I my own games I've house ruled its power down some. It will still destroy all active spells, but it only disrupts the functioning of magic items for 1 to 4 days.

jonexmachina said:
IMC, the prevalent player tactic is the basic buff-and-smash, especially the cleric. The fighter types depend heavily upon magic items, and the mages hide behind layer upon layer of protections.

For ages, tergetted dispels have been the only thing that allowed my monsters to stand any chance without bumping them up to ECLs high above the party. Thus, the party makes rings of dispelling. Classed NPCs survive better, but generally end up resorting to the same tactics as the players.

It was with significant glee that I prepared a BBEG with Mordy's disjunction. But then I hesitated... this one little spell is going to provoke half an hour of dice rolling as each and every magic item in the party makes a DC 25 will save. The highest will save in the party is the cleric at +18 - the fighters are liable to lose everything.

A paladin with low +30s is going to lose one or two items, tops, but at 20th level most dedicated fighters (incedentally, the most item dependant class) are going to lose the shirts of damage reduction off their backs.

BUT - it's in the PHB. Is this supposed to happen?
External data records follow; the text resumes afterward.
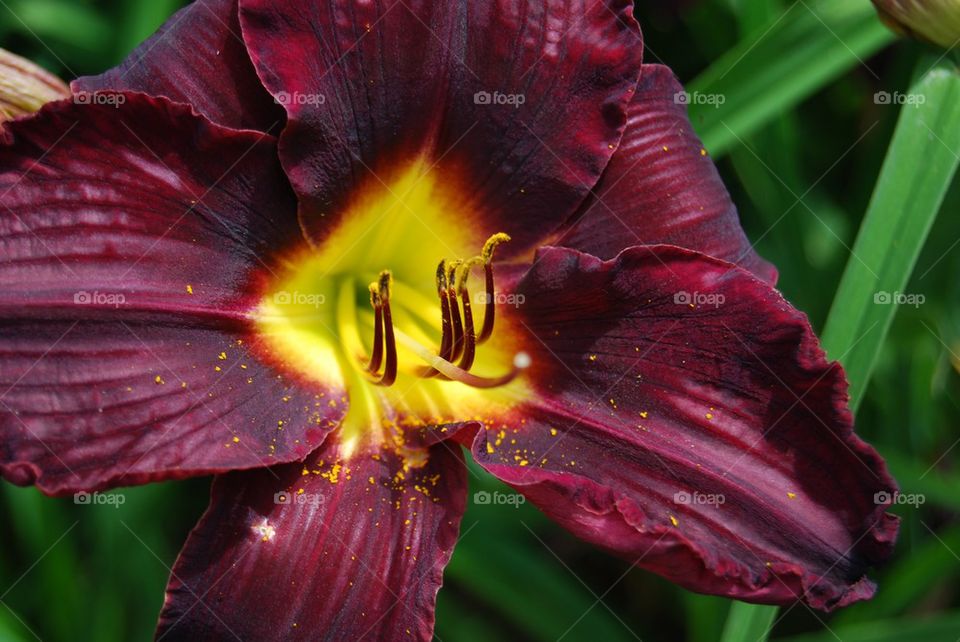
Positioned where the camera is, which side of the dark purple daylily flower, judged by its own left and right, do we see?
front

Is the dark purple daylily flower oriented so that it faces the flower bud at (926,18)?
no
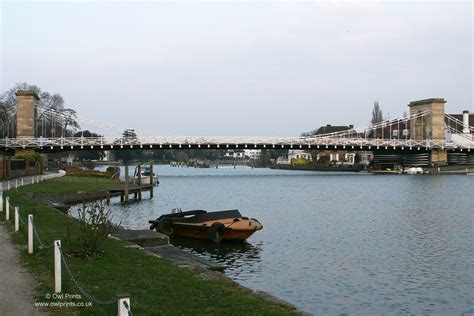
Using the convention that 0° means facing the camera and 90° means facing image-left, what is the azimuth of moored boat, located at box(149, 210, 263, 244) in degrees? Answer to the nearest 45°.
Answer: approximately 315°
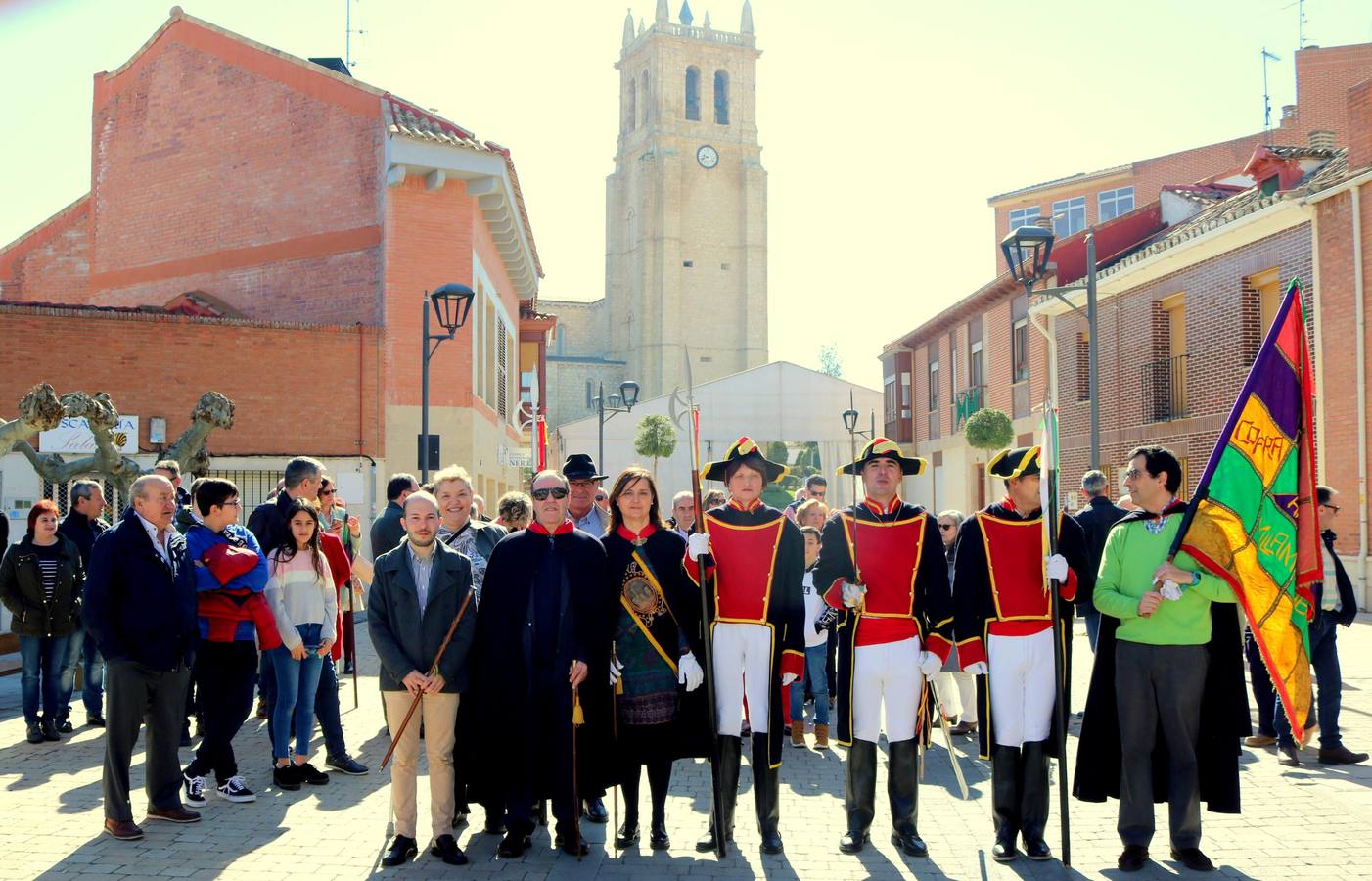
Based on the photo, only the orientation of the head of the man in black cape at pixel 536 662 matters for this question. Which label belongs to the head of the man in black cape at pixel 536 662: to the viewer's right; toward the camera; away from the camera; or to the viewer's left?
toward the camera

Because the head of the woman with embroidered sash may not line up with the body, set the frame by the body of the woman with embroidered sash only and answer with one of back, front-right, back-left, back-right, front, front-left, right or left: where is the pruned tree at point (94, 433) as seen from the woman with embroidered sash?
back-right

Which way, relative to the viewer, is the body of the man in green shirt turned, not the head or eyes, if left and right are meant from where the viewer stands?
facing the viewer

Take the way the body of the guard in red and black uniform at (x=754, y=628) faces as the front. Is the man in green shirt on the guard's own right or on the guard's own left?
on the guard's own left

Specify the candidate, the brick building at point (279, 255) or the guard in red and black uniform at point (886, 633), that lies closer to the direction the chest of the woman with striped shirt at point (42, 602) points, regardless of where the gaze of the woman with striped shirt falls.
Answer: the guard in red and black uniform

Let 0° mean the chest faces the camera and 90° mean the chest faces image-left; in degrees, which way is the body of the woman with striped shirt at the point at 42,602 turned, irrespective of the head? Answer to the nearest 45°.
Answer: approximately 0°

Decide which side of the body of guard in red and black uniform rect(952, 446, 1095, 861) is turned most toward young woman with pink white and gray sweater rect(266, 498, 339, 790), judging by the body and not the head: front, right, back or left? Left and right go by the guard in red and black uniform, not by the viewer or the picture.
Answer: right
I can see the PCs trading in what remains of their magic items for Tomes (inherant, cant be dispelled) and the fighters comitting seppuku with their Ex- +5 masterwork greatswords. Suddenly its a low magic campagin world for nonspellcasters, while the wizards and sorcerors are mostly unaffected.

I havent heard any great outcry over this spell, but it screams for nerfing to me.
 

Wish

First Post
I have three big problems with it:

1) It's automatic.
2) It has a huge area of effect.
3) It hoses the PCs no matter which side uses it. If the bad guys use it, obviously the PCs are hosed. But if the PCs use it, they've just blown up most of the treasure for the encounter. Either way, it's a bad outcome for the PCs. That's the surest sign of an unbalanced spell.

In my game, it's banned, and we use Reaving Dispel (great new spell from Complete Arcane) and Chained Greater Dispel Magic for high level magic removal.